Exercise goal: Tally the lines of the listing below in which the string "Document" occurs, and give the tally alone.

Source data:
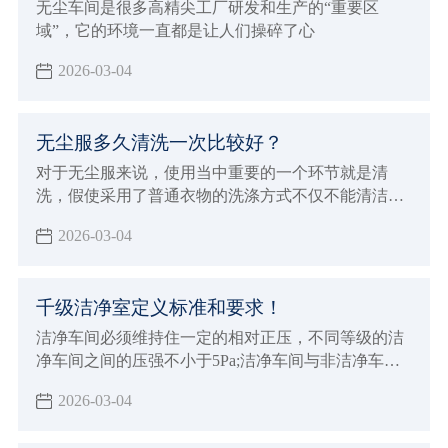
无尘车间是很多高精尖工厂研发和生产的“重要区
域”，它的环境一直都是让人们操碎了心
2026-03-04
无尘服多久清洗一次比较好？
对于无尘服来说，使用当中重要的一个环节就是清
洗，假使采用了普通衣物的洗涤方式不仅不能清洁和
保养无尘服，而且会破坏衣物纤维，并且，在包装和
2026-03-04
搬运过程中，也会有附着灰尘及微生物的危险，所以
在 清洗无尘服 时，一定要选择专业的净化清洗公司进
行清洗。
千级洁净室定义标准和要求！
洁净车间必须维持住一定的相对正压，不同等级的洁
净车间之间的压强不小于5Pa;洁净车间与非洁净车间
之间的压强以不小于10Pa，以防止低级洁净车间空气
2026-03-04
逆流到高级洁净车间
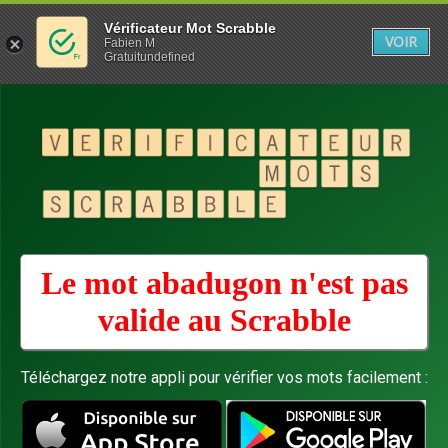
Vérificateur Mot Scrabble
VOIR
Fabien M
Gratuitundefined
Le mot abadugon n'est pas
valide au
Scrabble
Téléchargez notre appli pour vérifier vos mots facilement :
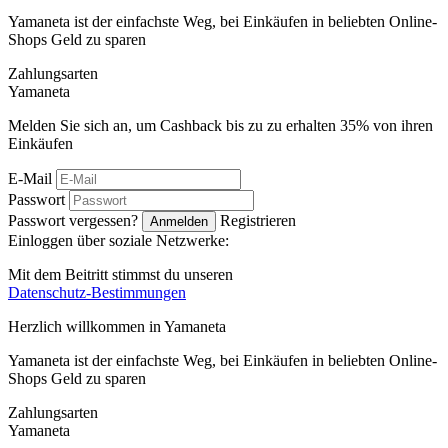
Yamaneta ist der einfachste Weg, bei Einkäufen in beliebten Online-
Shops Geld zu sparen
Zahlungsarten
Ya
maneta
Melden Sie sich an, um Cashback bis zu zu erhalten
35%
von ihren
Einkäufen
E-Mail
Passwort
Passwort vergessen?
Registrieren
Anmelden
Einloggen über soziale Netzwerke:
Mit dem Beitritt stimmst du unseren
Datenschutz-Bestimmungen
Herzlich willkommen in
Ya
maneta
Yamaneta ist der einfachste Weg, bei Einkäufen in beliebten Online-
Shops Geld zu sparen
Zahlungsarten
Ya
maneta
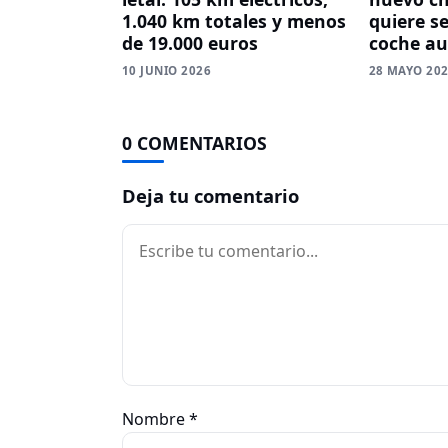
1.040 km totales y menos
quiere se
de 19.000 euros
coche a
10 JUNIO 2026
28 MAYO 20
0 COMENTARIOS
Deja tu comentario
Comentario
Nombre
*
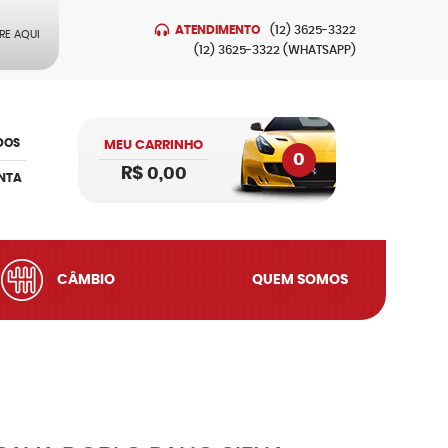
ATENDIMENTO
(12)
3625-3322
RE AQUI
(12)
3625-3322
(WHATSAPP)
DOS
MEU CARRINHO
0
R$ 0,00
NTA
CÂMBIO
QUEM SOMOS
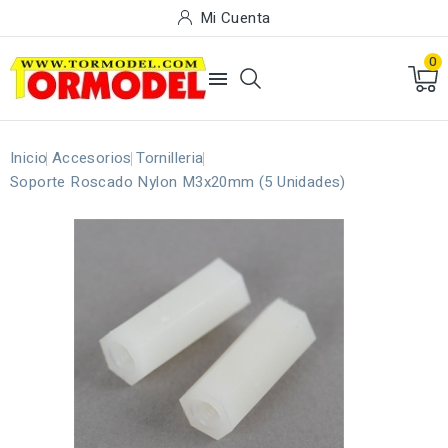
Mi Cuenta
0

Inicio
Accesorios
Tornilleria
Soporte Roscado Nylon M3x20mm (5 Unidades)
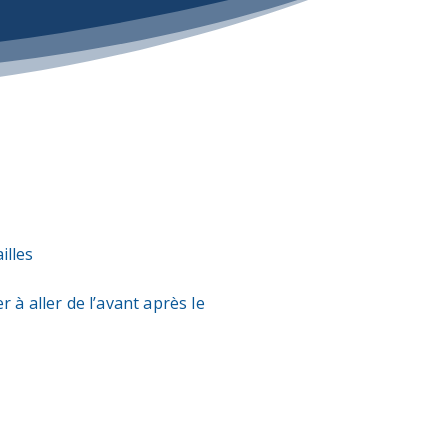
illes
r à aller de l’avant après le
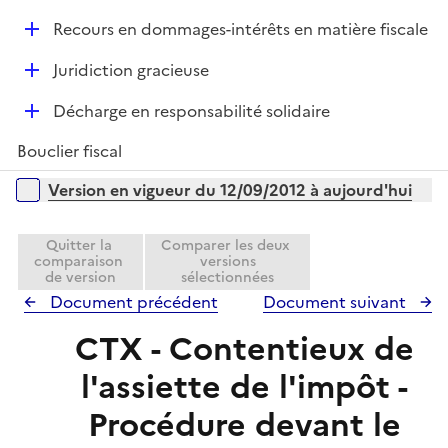
e
é
l
r
D
Recours en dommages-intérêts en matière fiscale
p
i
é
l
e
D
Juridiction gracieuse
p
i
r
é
l
e
D
Décharge en responsabilité solidaire
p
i
r
é
l
e
Bouclier fiscal
p
i
r
l
Versions sur la période
e
Version en vigueur du 12/09/2012 à aujourd'hui
i
r
e
Quitter la
Comparer les deux
r
comparaison
versions
de version
sélectionnées
Document précédent
Document suivant
CTX - Contentieux de
l'assiette de l'impôt -
Procédure devant le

Response for this exercise: 2